A third soldier, a serviceman, had been struck in the upper body. He groaned as medical staff placed him on a bed, took off a stained dressing and cleaned his recent shrapnel wound. Wrapped in a foil blanket, he borrowed a cellphone to ring his family member. “A piece of artillery struck me. The cause was a deflected projectile. I’m OK,” he told her. What were his plans now? “To get better. That will take a few months. After that, to go back to my military group. Our forces has to defend our country,” he affirmed.
Medical staff treat Taras Mykolaichuk, who was injured in the dorsal area by a fragment of artillery shell.
Since 2022, enemy forces has repeatedly attacked medical centers, clinics, obstetric units and ambulances. Per international monitors, over two hundred health workers have been fatally attacked in almost two thousand attacks. This subterranean hospital is constructed from multiple reinforced shelters, with wooden supports, soil and sand placed above up to ground level. It is designed to resist direct hits from large-caliber artillery shells and even three eight-kilogram explosive devices dropped by aerial means.
The Ukrainian industrial group, which funded the building, intends to erect twenty units in total.
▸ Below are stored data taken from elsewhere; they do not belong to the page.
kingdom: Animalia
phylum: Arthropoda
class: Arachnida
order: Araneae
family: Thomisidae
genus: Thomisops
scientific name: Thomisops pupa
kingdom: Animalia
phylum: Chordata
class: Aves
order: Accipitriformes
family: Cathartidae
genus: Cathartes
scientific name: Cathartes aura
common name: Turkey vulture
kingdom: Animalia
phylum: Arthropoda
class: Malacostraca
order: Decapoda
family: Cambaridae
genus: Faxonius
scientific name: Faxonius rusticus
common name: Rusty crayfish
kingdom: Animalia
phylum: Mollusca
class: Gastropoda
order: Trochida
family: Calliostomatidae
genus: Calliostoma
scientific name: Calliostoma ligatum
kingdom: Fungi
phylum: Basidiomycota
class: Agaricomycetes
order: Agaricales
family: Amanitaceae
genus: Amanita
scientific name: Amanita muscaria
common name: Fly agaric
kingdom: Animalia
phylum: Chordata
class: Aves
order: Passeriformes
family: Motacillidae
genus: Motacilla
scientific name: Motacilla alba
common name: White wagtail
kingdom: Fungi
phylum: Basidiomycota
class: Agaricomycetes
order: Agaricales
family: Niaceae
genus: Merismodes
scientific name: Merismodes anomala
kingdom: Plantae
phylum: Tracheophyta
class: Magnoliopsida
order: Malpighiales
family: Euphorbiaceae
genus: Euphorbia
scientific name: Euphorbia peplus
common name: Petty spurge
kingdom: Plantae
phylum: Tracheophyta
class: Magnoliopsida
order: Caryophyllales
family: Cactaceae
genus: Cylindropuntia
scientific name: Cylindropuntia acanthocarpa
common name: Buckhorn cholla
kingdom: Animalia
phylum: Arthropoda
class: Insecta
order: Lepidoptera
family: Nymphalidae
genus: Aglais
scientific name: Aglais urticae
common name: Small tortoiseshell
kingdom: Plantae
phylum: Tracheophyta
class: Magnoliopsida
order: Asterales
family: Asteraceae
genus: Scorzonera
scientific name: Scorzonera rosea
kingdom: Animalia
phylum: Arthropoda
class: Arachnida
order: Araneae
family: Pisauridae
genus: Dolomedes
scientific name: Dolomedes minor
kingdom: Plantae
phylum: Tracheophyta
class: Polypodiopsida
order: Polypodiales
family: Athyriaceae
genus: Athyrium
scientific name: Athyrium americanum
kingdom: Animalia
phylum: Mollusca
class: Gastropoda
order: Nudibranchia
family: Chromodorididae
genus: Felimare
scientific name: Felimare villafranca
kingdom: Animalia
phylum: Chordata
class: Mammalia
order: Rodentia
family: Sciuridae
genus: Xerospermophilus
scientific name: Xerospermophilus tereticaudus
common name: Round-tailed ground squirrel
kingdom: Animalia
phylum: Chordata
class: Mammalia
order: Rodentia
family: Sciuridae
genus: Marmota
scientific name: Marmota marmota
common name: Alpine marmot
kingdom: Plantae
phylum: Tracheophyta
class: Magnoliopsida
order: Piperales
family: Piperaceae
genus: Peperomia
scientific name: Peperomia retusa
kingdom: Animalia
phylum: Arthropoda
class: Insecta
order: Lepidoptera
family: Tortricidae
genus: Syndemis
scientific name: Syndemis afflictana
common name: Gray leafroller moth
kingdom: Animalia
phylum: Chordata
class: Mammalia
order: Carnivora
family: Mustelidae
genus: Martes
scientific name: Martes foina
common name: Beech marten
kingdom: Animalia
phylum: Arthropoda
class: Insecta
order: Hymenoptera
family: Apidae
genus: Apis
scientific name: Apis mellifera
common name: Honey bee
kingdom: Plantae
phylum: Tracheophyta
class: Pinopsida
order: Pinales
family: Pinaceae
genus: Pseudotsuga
The head of the nation's security agency and ex- military leader, Rustem Umerov, said they would be “critically important for preserving the lives of our military and supporting defenders on the battlefront.” The company referred to the initiative as the “most ambitious and challenging” it had implemented since Russia’s invasion.
An example of the centre’s operating theatres.
The surgeon, explained certain wounded soldiers had to wait many hours or even multiple days before they could be evacuated due to the danger of air assaults. “Our facility received two severely injured patients who arrived at 3am. I had to carry out a double amputation on a patient. His tourniquet had been on for such an extended period there was no alternative.” How did he cope with severe surgeries? “I’ve been healthcare for 20 years. One must focus,” he said.
Orderlies transported the soldier through the passage and into an ambulance. The transport was parked under a bush. The patient and the two other military members were transferred to the urban center of a major city for additional medical care. The subterranean medical team paused for rest. The facility's ginger cat, Vasilevs, walked toward the doorway to greet the next arrivals. “Our facility operates open 24 hours a day,” the surgeon said. “The work is continuous.”